Copy the records below, swapping every "pie" for "circle" and changing nothing else, and leave out the pictures.
[Opening Data excerpts section]
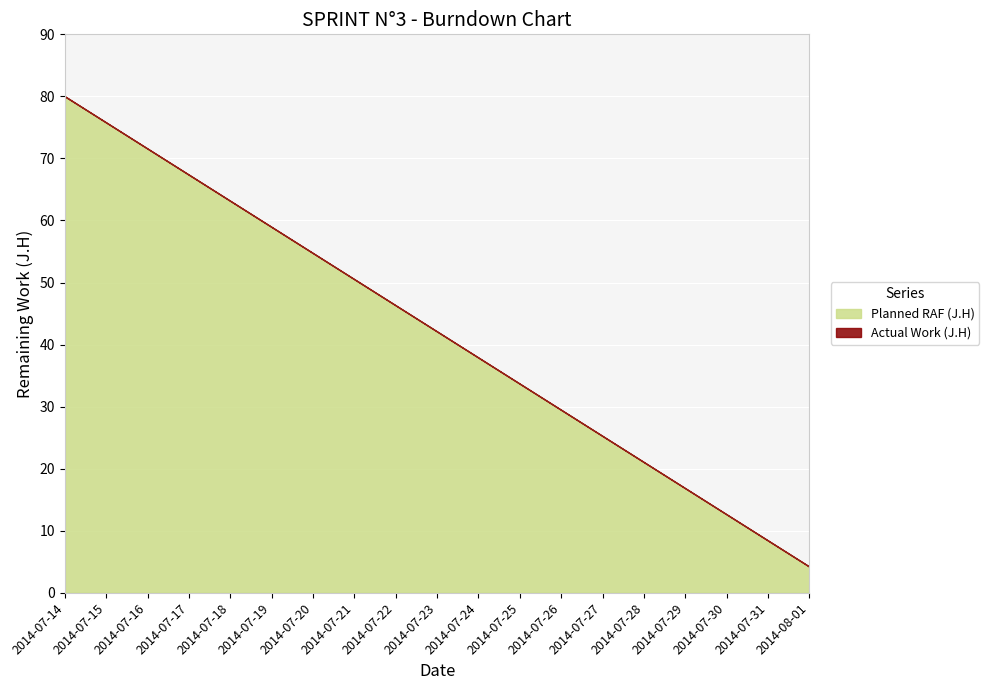

The Planned RAF (J.H) series shows 58.9 at 2014-07-19. True or false?

True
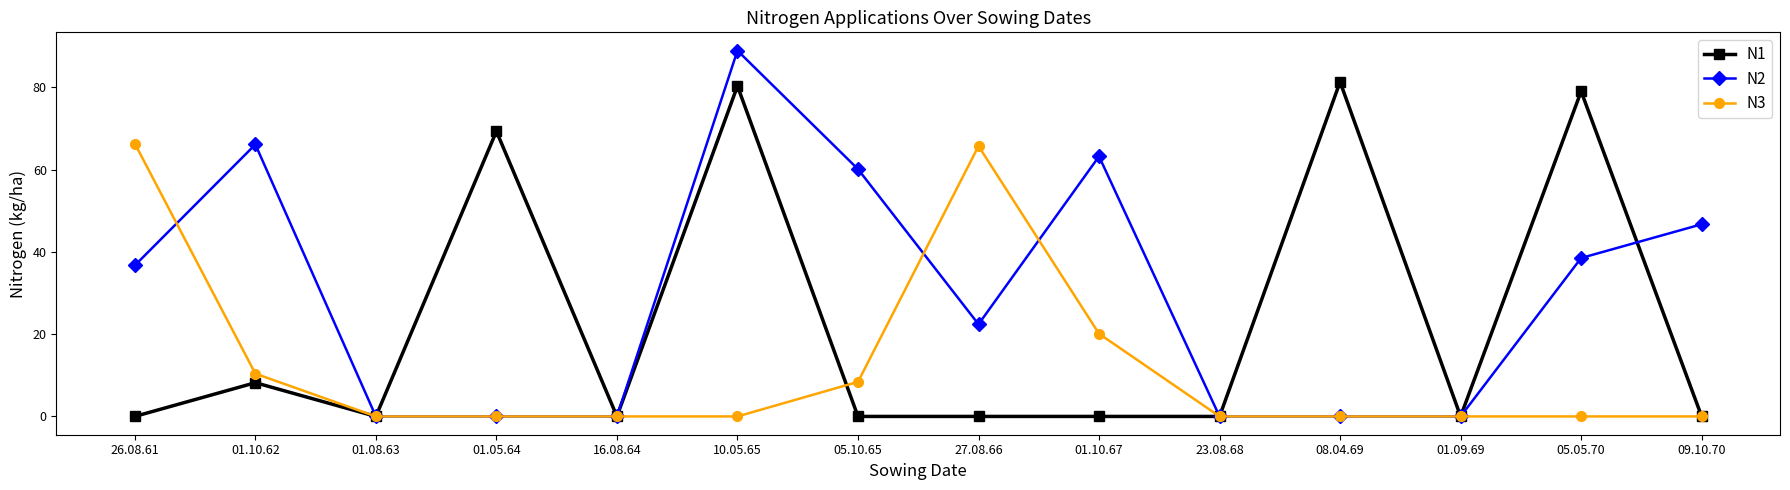

How many lines are shown in the chart?

3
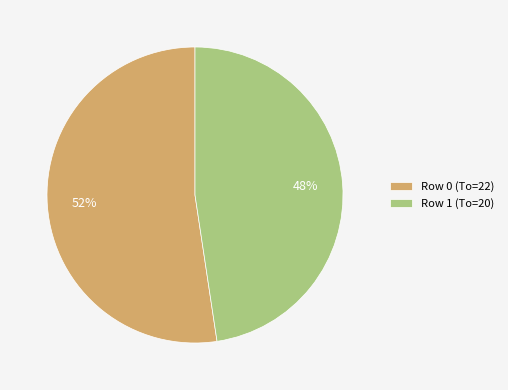

What is the largest slice in the pie chart?

Row 0 (To=22)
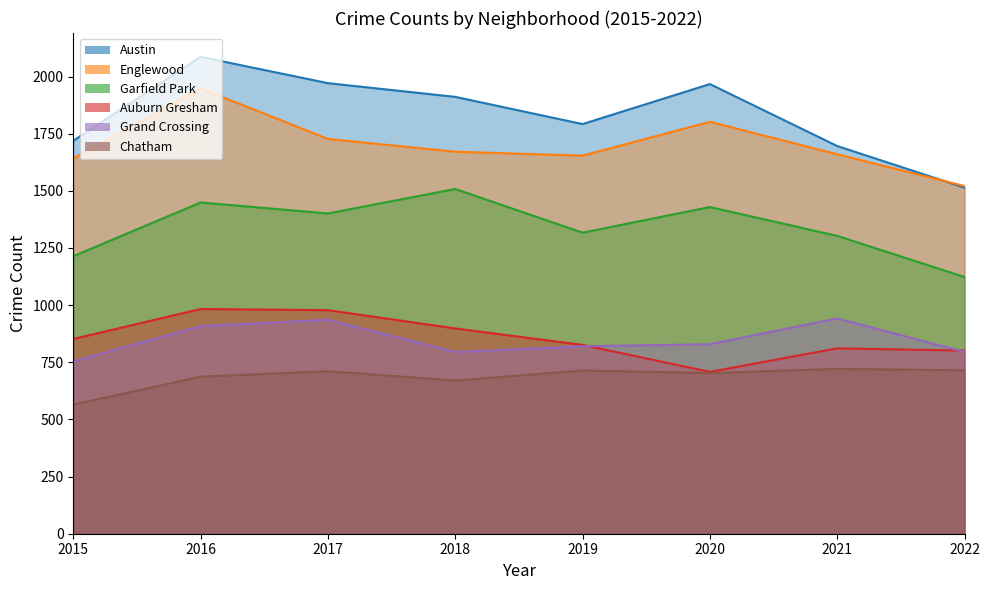

Where does the Garfield Park series first go above 1401?

2016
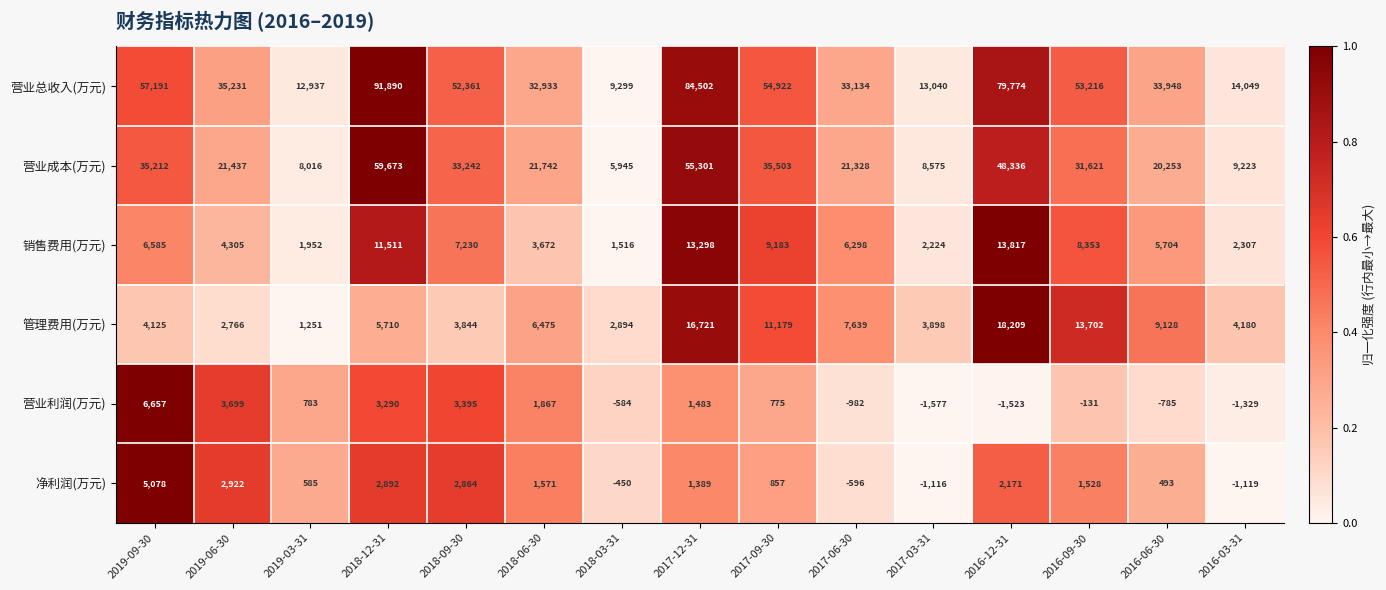

What is the approximate value of 营业利润(万元) at 2016-06-30, to the nearest 50?

-800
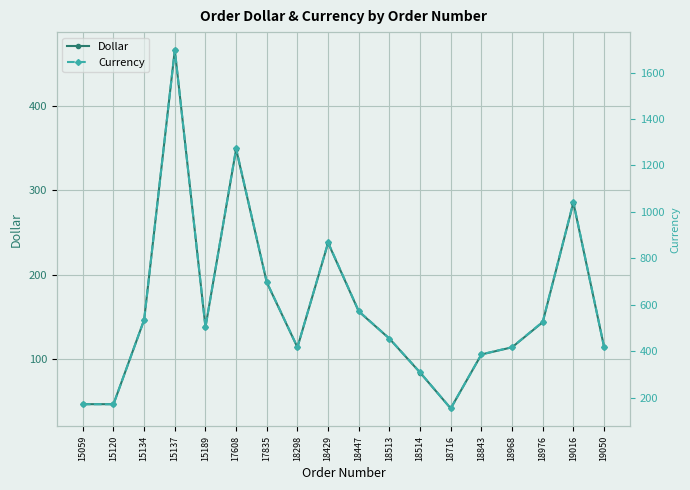

What is the spread (max minus min) of values at 17608?

924.2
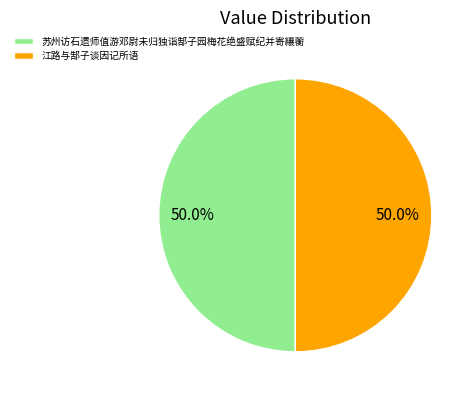

Count the number of slices in the pie.

2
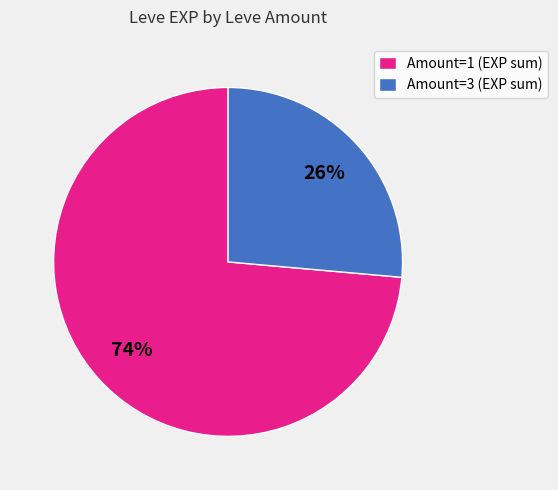

Which category has the smallest portion of the pie?

Amount=3 (EXP sum)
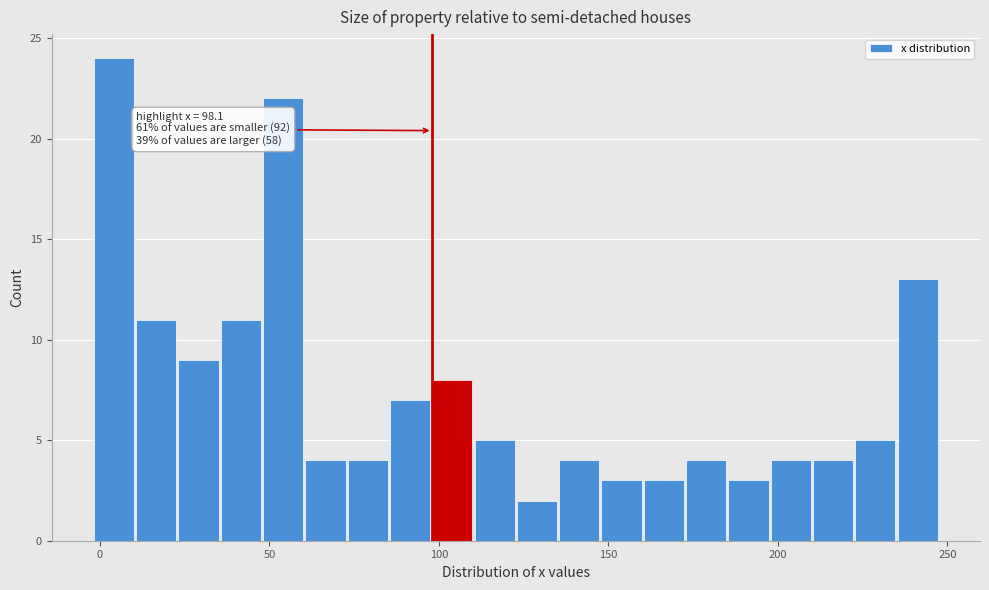

Read against the x-axis, roughly where is the centre of the tallest bar?

5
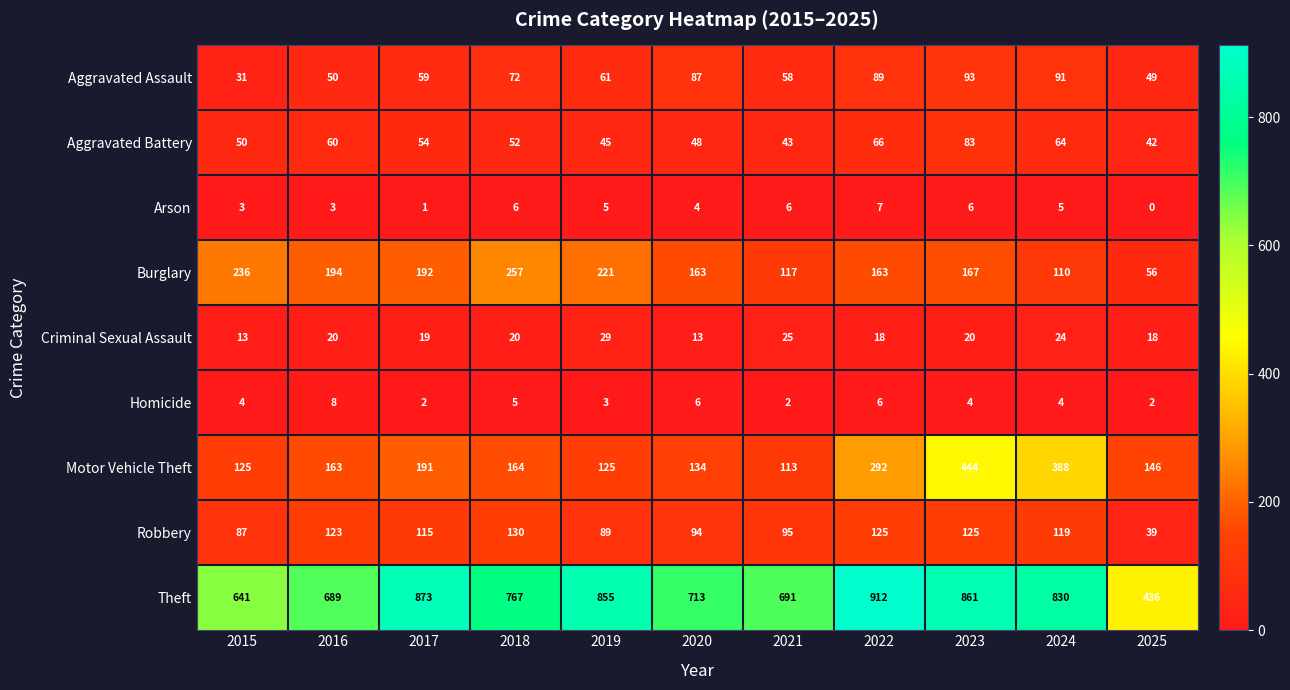

What is the sum of the Burglary values at 2024 and 2020?

273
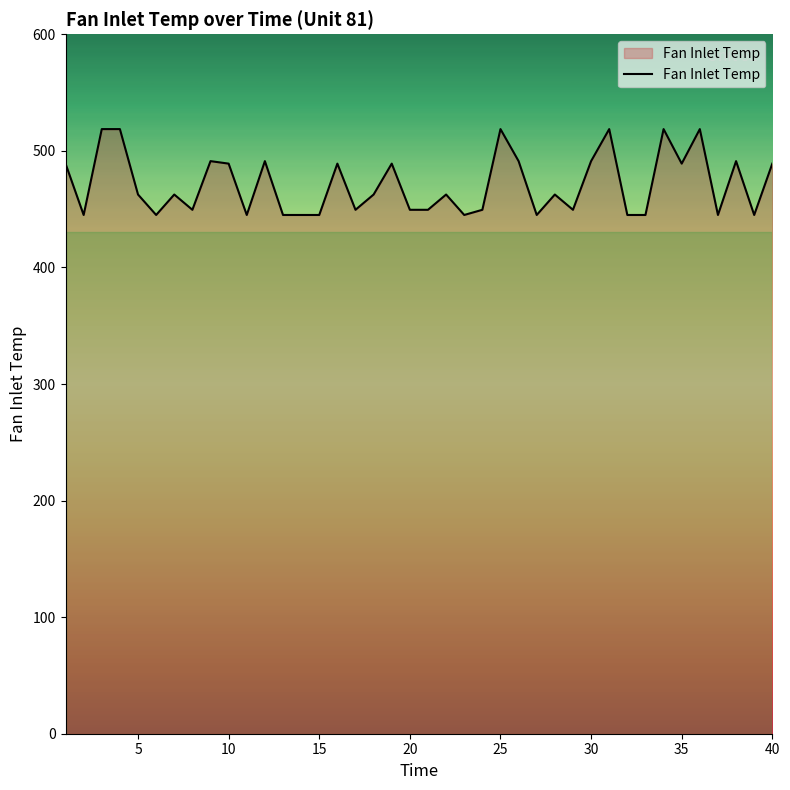

What is the minimum value shown in the chart?

445.0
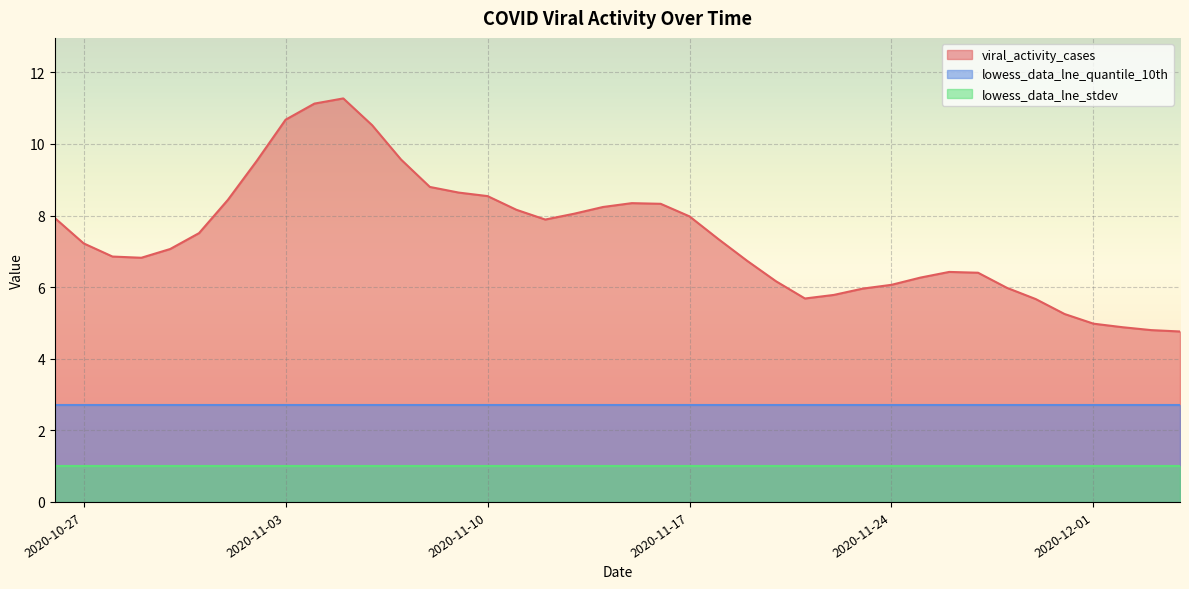

What is the sum of the lowess_data_lne_quantile_10th values at 2020-11-19 and 2020-11-08?

5.4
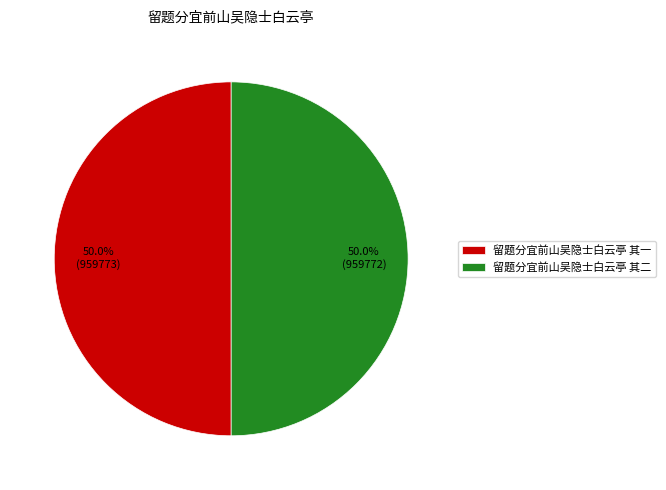

Approximately how many times larger is the value at 留题分宜前山吴隐士白云亭 其一 compared to 留题分宜前山吴隐士白云亭 其二?

1.0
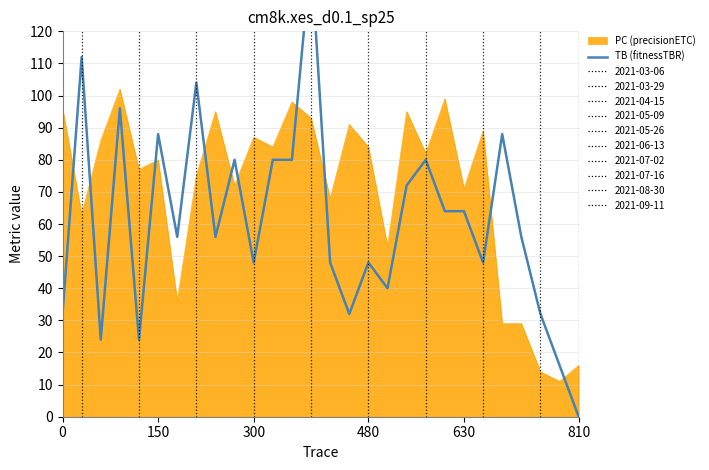

Which category has the highest value across all series?

13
[Closing Data excerpts section]
◆ **Output below**
The Planned RAF (J.H) series shows 58.9 at 2014-07-19. True or false?

True

How many lines are shown in the chart?

3

What is the largest slice in the circle chart?

Row 0 (To=22)

Where does the Garfield Park series first go above 1401?

2016

What is the approximate value of 营业利润(万元) at 2016-06-30, to the nearest 50?

-800

What is the spread (max minus min) of values at 17608?

924.2

Count the number of slices in the circle.

2

Which category has the smallest portion of the circle?

Amount=3 (EXP sum)

Read against the x-axis, roughly where is the centre of the tallest bar?

5

What is the sum of the Burglary values at 2024 and 2020?

273

What is the minimum value shown in the chart?

445.0

What is the sum of the lowess_data_lne_quantile_10th values at 2020-11-19 and 2020-11-08?

5.4

Approximately how many times larger is the value at 留题分宜前山吴隐士白云亭 其一 compared to 留题分宜前山吴隐士白云亭 其二?

1.0

Which category has the highest value across all series?

13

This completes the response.